Walther: Es ist ein Tag, der vielleicht nicht nur einen Tag charakterisiert, sondern eine prinzipielle Wende in den ganzen Auffassungen und Einstellungen. Und deshalb kann dieser 8. Mai auch niemals zu den Akten gelegt werden. Er muss immer wieder in das Bewusstsein nachwachsender Generationen gerufen werden und es muss von denen, die es noch können, erklärt werden, wie das nun war. Junge Generationen, die heute heranwachsen, haben das nicht erlebt. Und ich weiß, das ist mitunter für sie sehr unbegreiflich ist, dass es sowas gegeben hat. Aber es war nun mal so. Man muss das schildern, wie es gewesen ist. Die Rote Armee kam nicht als Freund, sondern als kämpfende Truppe. Einige tun heute so, als hätten sie uns mit Souvenirs überschütten müssen. Sie waren misstrauisch, denn wir waren diejenigen, die bei ihnen einmarschiert waren. Und das Schlimmste sind die Versuche, dass dieser 8. Mai umgedeutet wird, indem die Deutschen als Opfer dargestellt werden bzw. bestimmte Ereignisse von Neonazis und Rechten aus dem Dritten Reich heraus gefeiert und glorifiziert werden. Hier gibt es keine Toleranz. Hier gibt es keine Nachsicht. Hier kann man nur mit aller Konsequenz und mit aller Kraft gegen solche Erscheinungen auftreten. Machen wir das nicht, kann es passieren, dass in 30 Jahren die deutsche Wehrmacht den Zweiten Weltkrieg gewonnen hat.

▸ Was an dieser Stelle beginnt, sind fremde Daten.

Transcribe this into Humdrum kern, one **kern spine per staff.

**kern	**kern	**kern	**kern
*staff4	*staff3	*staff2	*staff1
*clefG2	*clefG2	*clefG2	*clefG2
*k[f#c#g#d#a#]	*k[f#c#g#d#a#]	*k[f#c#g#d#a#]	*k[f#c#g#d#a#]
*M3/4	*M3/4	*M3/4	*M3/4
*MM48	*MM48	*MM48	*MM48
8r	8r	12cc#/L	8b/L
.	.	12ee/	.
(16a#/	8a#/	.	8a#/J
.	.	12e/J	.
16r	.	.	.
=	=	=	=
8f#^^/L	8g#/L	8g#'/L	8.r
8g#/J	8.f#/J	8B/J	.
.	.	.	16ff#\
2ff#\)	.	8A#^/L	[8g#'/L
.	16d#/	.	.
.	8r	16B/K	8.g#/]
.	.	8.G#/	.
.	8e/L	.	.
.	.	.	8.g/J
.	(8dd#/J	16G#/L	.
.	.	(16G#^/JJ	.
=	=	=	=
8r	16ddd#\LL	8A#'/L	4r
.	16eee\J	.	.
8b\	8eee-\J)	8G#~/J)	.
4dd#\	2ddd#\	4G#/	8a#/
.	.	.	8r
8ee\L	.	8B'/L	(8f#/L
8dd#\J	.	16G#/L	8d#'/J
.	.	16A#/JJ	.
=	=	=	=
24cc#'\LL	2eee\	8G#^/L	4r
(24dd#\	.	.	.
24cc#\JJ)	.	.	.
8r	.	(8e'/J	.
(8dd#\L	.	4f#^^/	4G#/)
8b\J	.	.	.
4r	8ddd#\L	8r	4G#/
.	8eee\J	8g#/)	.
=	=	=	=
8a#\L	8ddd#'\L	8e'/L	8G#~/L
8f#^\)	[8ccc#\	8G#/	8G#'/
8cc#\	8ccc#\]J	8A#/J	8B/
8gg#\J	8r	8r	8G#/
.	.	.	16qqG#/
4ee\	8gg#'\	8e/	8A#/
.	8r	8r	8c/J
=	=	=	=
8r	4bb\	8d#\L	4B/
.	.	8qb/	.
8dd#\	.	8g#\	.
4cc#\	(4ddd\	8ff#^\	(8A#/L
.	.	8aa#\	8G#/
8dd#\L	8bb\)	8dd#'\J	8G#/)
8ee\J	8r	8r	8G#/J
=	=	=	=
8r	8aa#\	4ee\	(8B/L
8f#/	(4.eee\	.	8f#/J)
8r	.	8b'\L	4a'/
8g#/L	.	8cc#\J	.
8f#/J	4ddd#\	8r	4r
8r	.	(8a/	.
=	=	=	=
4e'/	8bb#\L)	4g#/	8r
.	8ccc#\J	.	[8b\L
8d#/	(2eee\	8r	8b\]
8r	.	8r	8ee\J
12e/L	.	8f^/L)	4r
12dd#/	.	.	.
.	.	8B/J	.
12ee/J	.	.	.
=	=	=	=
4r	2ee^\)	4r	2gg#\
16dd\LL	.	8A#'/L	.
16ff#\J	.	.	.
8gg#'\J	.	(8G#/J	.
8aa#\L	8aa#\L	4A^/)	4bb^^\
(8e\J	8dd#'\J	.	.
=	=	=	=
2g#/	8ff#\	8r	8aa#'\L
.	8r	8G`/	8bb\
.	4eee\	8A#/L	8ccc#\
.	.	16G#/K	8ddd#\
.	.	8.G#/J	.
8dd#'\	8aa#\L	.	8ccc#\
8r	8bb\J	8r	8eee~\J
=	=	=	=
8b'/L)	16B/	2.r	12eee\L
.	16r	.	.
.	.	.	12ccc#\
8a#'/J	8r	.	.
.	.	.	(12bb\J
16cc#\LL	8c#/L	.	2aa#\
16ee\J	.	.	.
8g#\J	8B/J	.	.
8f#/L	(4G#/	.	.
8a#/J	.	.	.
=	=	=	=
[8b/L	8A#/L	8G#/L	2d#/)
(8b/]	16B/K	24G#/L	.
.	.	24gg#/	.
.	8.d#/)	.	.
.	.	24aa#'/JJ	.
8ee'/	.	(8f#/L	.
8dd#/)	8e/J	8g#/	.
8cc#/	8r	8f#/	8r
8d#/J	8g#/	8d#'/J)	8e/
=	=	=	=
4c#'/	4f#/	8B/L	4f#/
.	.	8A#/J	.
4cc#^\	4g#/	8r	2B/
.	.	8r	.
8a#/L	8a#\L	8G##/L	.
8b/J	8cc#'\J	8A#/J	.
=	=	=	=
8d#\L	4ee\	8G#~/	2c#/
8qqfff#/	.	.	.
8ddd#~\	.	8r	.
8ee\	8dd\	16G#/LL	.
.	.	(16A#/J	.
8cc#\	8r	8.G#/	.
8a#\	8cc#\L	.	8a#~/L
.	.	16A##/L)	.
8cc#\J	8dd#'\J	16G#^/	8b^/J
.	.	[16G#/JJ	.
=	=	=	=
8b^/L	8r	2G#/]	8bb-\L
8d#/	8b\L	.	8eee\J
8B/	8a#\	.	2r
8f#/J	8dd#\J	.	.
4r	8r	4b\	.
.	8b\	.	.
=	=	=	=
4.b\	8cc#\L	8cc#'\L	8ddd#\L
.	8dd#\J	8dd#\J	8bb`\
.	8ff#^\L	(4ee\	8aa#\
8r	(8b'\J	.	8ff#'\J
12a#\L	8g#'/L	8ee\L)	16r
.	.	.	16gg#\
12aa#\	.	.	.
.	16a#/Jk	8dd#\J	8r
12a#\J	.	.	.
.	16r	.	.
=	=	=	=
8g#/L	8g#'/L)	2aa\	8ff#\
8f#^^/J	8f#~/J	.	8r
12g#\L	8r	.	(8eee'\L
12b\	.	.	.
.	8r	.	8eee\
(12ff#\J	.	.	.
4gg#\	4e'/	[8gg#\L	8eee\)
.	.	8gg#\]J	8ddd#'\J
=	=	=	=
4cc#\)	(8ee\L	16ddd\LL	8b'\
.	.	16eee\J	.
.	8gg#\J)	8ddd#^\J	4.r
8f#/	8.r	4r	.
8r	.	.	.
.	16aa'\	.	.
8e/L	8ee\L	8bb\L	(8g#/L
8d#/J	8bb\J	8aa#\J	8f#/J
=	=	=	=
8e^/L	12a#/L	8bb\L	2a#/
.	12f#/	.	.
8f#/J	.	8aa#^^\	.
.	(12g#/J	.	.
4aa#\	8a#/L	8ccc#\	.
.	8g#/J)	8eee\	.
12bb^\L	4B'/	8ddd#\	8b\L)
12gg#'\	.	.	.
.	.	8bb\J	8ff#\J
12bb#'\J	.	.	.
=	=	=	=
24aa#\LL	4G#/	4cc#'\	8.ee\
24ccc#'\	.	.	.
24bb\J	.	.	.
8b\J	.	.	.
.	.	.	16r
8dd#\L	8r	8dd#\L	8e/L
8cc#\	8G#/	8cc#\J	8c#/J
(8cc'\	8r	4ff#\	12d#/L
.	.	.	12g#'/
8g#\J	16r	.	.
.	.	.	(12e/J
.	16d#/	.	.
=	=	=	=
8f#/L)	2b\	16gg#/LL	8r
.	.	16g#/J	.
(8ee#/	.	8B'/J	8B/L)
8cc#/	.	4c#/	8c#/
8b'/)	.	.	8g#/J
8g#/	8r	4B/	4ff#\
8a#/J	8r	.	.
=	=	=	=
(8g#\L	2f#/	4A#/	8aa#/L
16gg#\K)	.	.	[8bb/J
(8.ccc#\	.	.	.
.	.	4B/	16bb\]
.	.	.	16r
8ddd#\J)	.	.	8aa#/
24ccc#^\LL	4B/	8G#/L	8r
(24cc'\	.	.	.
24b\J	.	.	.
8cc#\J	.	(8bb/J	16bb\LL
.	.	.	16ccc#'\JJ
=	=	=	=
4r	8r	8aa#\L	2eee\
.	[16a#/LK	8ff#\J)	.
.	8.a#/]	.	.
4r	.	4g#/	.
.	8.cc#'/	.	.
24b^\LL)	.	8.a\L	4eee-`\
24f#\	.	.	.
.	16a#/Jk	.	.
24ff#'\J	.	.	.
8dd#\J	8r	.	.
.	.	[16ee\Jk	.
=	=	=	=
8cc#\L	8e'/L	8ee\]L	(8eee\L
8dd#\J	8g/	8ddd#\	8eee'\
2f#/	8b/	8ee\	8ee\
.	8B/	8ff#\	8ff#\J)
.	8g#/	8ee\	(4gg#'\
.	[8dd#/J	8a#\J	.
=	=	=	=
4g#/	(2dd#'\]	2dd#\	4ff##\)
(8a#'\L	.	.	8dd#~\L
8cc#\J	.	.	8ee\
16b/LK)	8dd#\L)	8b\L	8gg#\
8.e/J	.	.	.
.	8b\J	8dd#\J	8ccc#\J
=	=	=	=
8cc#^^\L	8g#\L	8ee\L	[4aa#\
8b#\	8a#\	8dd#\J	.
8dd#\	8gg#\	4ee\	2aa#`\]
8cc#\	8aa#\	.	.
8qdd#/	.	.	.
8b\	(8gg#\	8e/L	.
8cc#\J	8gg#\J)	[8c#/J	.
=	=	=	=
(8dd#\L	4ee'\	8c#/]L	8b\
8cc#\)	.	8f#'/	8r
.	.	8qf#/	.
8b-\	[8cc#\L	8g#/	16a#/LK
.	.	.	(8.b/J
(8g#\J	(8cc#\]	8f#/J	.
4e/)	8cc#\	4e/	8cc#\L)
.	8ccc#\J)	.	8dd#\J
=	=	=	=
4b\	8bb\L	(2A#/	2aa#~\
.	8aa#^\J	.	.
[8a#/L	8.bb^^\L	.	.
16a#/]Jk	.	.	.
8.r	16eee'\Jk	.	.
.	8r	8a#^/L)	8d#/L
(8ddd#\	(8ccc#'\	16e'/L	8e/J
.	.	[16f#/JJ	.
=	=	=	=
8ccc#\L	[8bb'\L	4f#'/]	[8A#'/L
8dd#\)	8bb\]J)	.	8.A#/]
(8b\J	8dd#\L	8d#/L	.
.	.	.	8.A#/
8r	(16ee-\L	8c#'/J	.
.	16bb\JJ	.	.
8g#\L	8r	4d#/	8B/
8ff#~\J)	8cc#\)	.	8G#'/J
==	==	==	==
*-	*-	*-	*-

Interviewer: Zum Schluss noch eine letzte Frage. Sollte der 8. Mai deiner Meinung nach ein staatlicher Feiertag werden?

Walther: Von der Bedeutung her, ja. Denn es gab ja nicht nur eine Befreiung hierzulande, sondern in ganz Europa. Es hat in Europa viele Länder gegeben, die haben jahrelang unter der Knute der Deutschen gelitten. Und diese Befreiung war eine Sternstunde für ganz Europa. Dafür wird ein Feiertag gerechtfertigt sein.